Stored data entries:
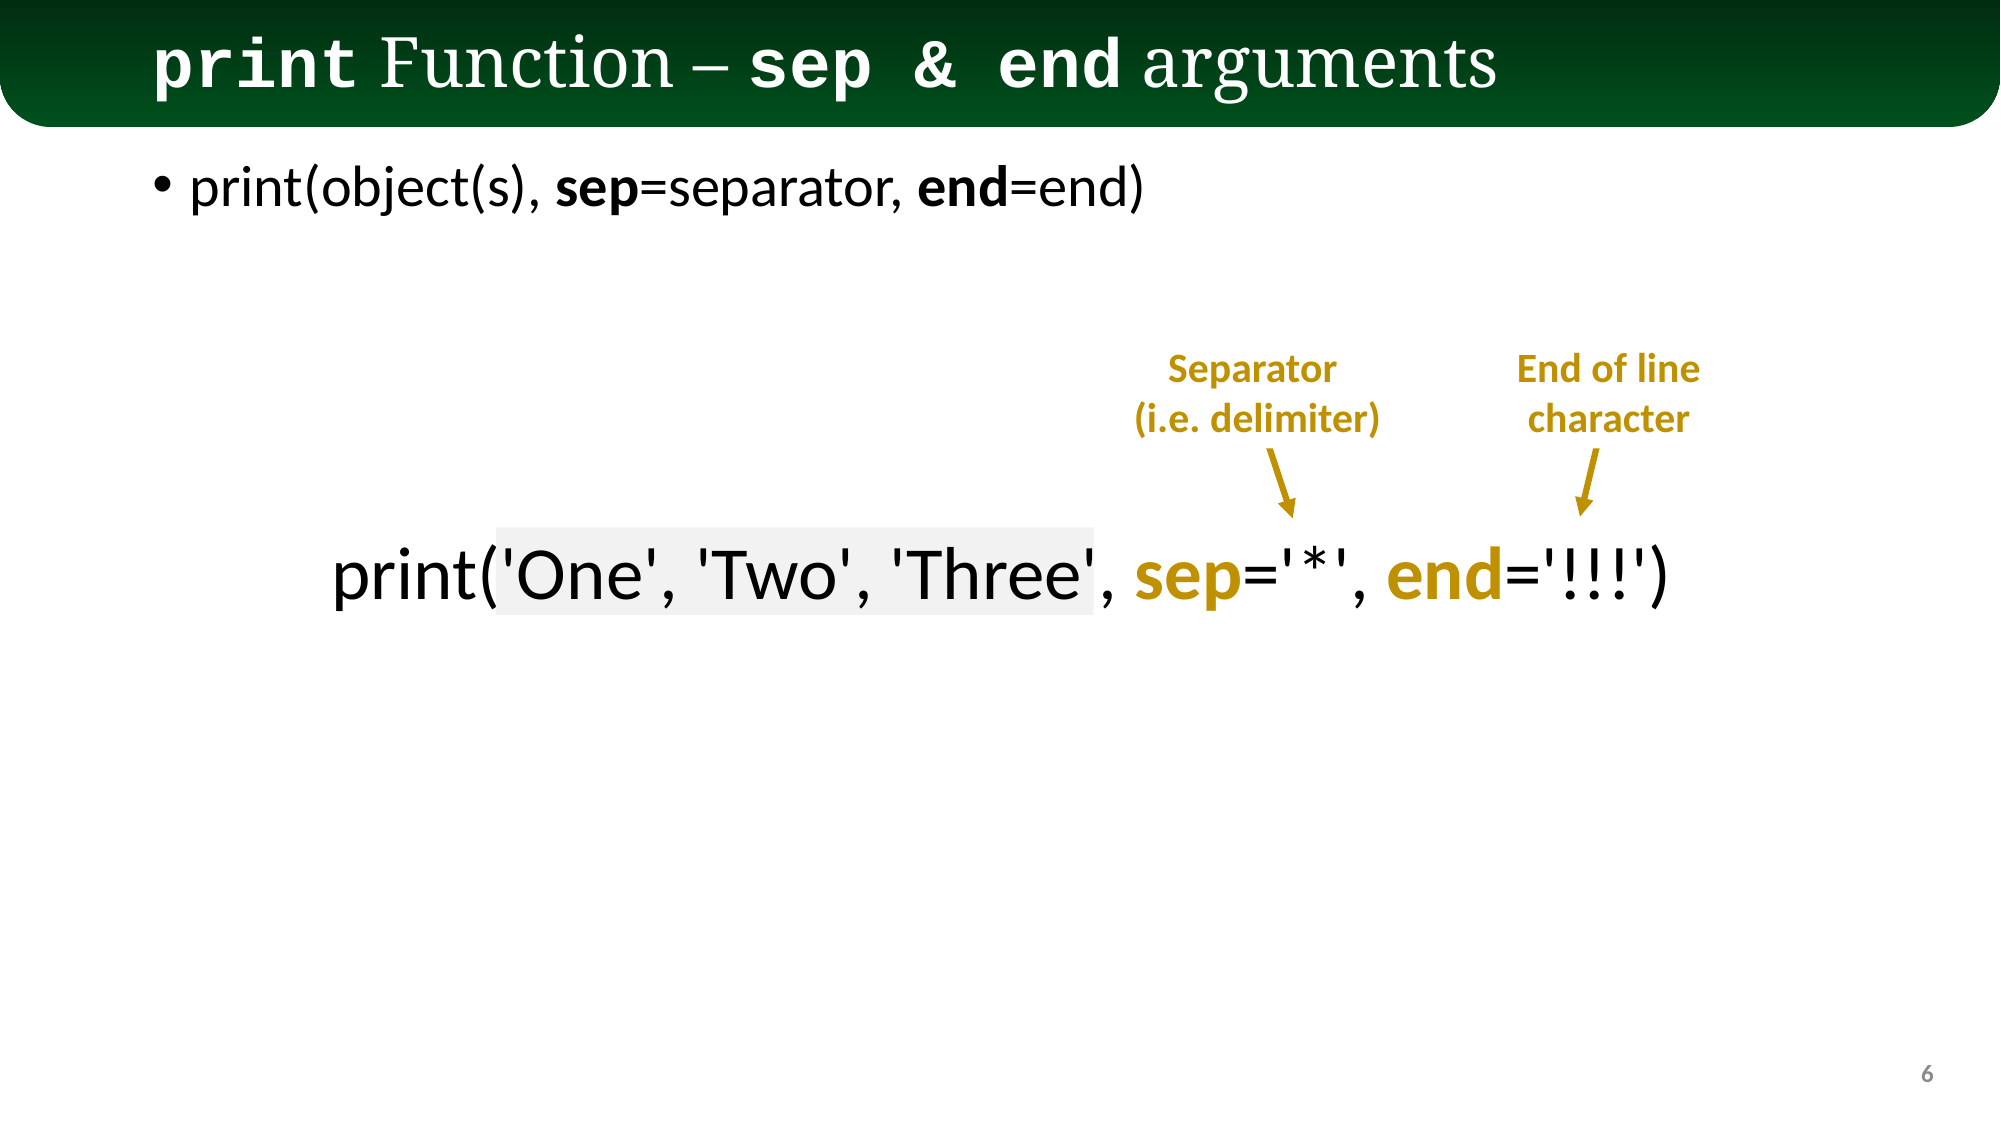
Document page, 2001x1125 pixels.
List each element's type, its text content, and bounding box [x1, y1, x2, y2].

title print Function – sep & end arguments [137, 19, 1863, 111]
slide_number 6 [1498, 1042, 1949, 1103]
list print(object(s), sep=separator, end=end) [137, 148, 1863, 1015]
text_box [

▶ Problem
Only the text of the records belongs in your answer, copied exactly as it appears above.

▶ Task response
Document page, 2001x1125 pixels.
List each element's type, its text content, and bounding box [x1, y1, x2, y2].

title print Function – sep & end arguments [137, 19, 1863, 111]
slide_number 6 [1498, 1042, 1949, 1103]
list print(object(s), sep=separator, end=end) [137, 148, 1863, 1015]
text_box [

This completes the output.